Baroness Blackstone: I can answer straightaway the last part of the question asked by the noble Baroness. They will be subject to the admissions code of practice. The Government consider that is the right thing to do in order to secure a fair deal between different categories of schools.

Perhaps I may put her mind at rest. There is absolutely no tension, conflict or disagreement between the Department for Education and Employment and No. 10 on this matter. That is pure fantasy and I do not know where the noble Baroness got it from. Grant-maintained schools will really have nothing to fear from these changes. I can only repeat what I have said, but I do not want to at this time of night.

I also dispute what the noble Baroness said about score settling by local education authorities. That is very unfair to LEAs. I do not believe that any LEA would want to indulge in such behaviour. I am sure that they will not. The Secretary of State would take a very dim view were it to happen.

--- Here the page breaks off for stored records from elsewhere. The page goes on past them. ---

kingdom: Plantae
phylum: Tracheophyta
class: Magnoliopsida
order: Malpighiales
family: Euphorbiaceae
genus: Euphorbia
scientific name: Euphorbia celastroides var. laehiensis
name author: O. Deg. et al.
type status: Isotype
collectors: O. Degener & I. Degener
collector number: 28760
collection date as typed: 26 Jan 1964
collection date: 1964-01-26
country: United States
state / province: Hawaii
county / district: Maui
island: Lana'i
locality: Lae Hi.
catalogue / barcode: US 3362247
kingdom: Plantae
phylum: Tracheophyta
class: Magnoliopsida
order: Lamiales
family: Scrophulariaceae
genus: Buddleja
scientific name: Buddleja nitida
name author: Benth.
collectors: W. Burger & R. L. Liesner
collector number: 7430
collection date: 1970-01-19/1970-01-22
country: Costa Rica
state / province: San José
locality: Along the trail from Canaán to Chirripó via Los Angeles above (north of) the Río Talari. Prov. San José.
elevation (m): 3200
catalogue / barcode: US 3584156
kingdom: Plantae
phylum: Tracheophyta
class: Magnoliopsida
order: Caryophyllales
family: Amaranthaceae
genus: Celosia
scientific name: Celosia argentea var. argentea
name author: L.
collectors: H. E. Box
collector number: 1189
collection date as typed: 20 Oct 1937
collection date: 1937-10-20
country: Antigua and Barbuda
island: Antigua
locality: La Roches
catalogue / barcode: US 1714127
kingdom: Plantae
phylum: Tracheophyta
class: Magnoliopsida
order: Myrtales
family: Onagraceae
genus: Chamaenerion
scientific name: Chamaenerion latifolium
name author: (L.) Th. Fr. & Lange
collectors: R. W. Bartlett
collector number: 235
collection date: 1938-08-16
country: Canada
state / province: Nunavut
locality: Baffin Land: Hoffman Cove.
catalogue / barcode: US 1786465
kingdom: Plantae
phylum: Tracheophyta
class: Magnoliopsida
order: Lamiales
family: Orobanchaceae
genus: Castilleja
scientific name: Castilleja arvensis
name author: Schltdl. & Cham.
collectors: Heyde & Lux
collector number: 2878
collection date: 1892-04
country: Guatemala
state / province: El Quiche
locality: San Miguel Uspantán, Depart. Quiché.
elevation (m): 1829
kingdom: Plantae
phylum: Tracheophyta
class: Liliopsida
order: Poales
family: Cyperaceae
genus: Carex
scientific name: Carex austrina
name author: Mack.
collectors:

Many of these schools will be foundation schools rather than community schools. Grant-maintained schools will have a choice of category in the new framework. Parents of such schools will be able to secure a ballot on the schools' future category by presenting a petition. The rules of the ballots will be very similar to the ballots for the grant-maintained schools. Those schools will not have the choice of remaining grant maintained. As I have already explained, that would simply perpetrate the divisions within the school system which the new framework is designed to heal. In the light of that answer, I very much hope that the noble Baroness will feel able to withdraw her amendment.